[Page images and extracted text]
##########
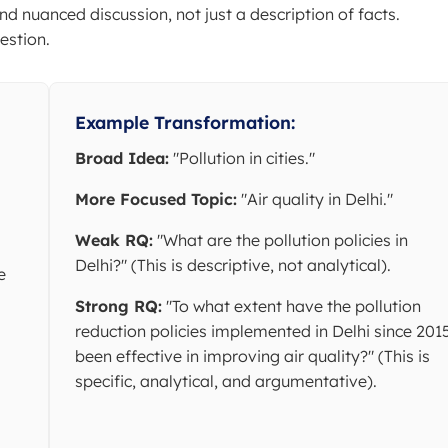
nd nuanced discussion, not just a description of facts.
estion.
Example Transformation:
Broad Idea:
"Pollution in cities."
More Focused Topic:
"Air quality in Delhi."
Weak RQ:
"What are the pollution policies in
Delhi?" (This is descriptive, not analytical).
e
Strong RQ:
"To what extent have the pollution
reduction policies implemented in Delhi since 201
been effective in improving air quality?" (This is
specific, analytical, and argumentative).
##########
* _DESCRIPTION OF THE TASK_:
The number of lines in the data that contain the word "Delhi" is all that should be stated.

* _EXERCISE RESULT_:
3